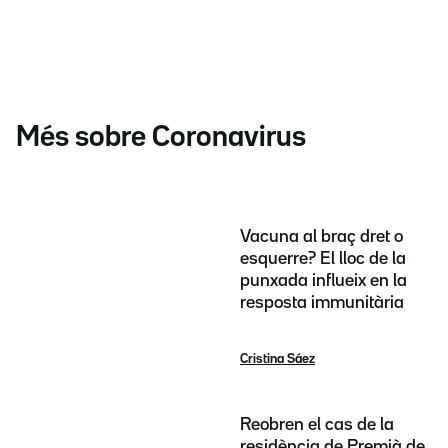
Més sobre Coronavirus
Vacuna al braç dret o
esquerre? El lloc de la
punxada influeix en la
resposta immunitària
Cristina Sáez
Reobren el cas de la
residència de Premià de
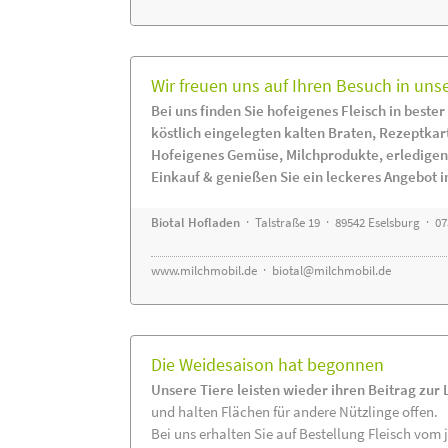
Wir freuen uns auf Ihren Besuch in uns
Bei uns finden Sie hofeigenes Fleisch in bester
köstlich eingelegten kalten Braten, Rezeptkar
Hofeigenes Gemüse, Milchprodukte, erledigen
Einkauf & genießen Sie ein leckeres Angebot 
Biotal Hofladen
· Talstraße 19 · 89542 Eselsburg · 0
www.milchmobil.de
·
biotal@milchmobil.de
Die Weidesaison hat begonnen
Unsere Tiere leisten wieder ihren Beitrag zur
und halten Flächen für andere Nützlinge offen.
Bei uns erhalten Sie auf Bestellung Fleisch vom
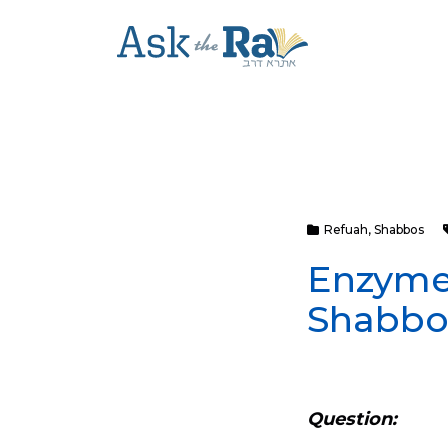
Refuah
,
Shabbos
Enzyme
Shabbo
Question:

TASK TO CARRY OUT>
Return the opening line of the data above and every line after it up to and including the line that holds "biotal@milchmobil.de"; pictures stay out.

OUTPUT>
Més sobre Coronavirus
Vacuna al braç dret o
esquerre? El lloc de la
punxada influeix en la
resposta immunitària
Cristina Sáez
Reobren el cas de la
residència de Premià de
Wir freuen uns auf Ihren Besuch in uns
Bei uns finden Sie hofeigenes Fleisch in bester
köstlich eingelegten kalten Braten, Rezeptkar
Hofeigenes Gemüse, Milchprodukte, erledigen
Einkauf & genießen Sie ein leckeres Angebot 
Biotal Hofladen
· Talstraße 19 · 89542 Eselsburg · 0
www.milchmobil.de
·
biotal@milchmobil.de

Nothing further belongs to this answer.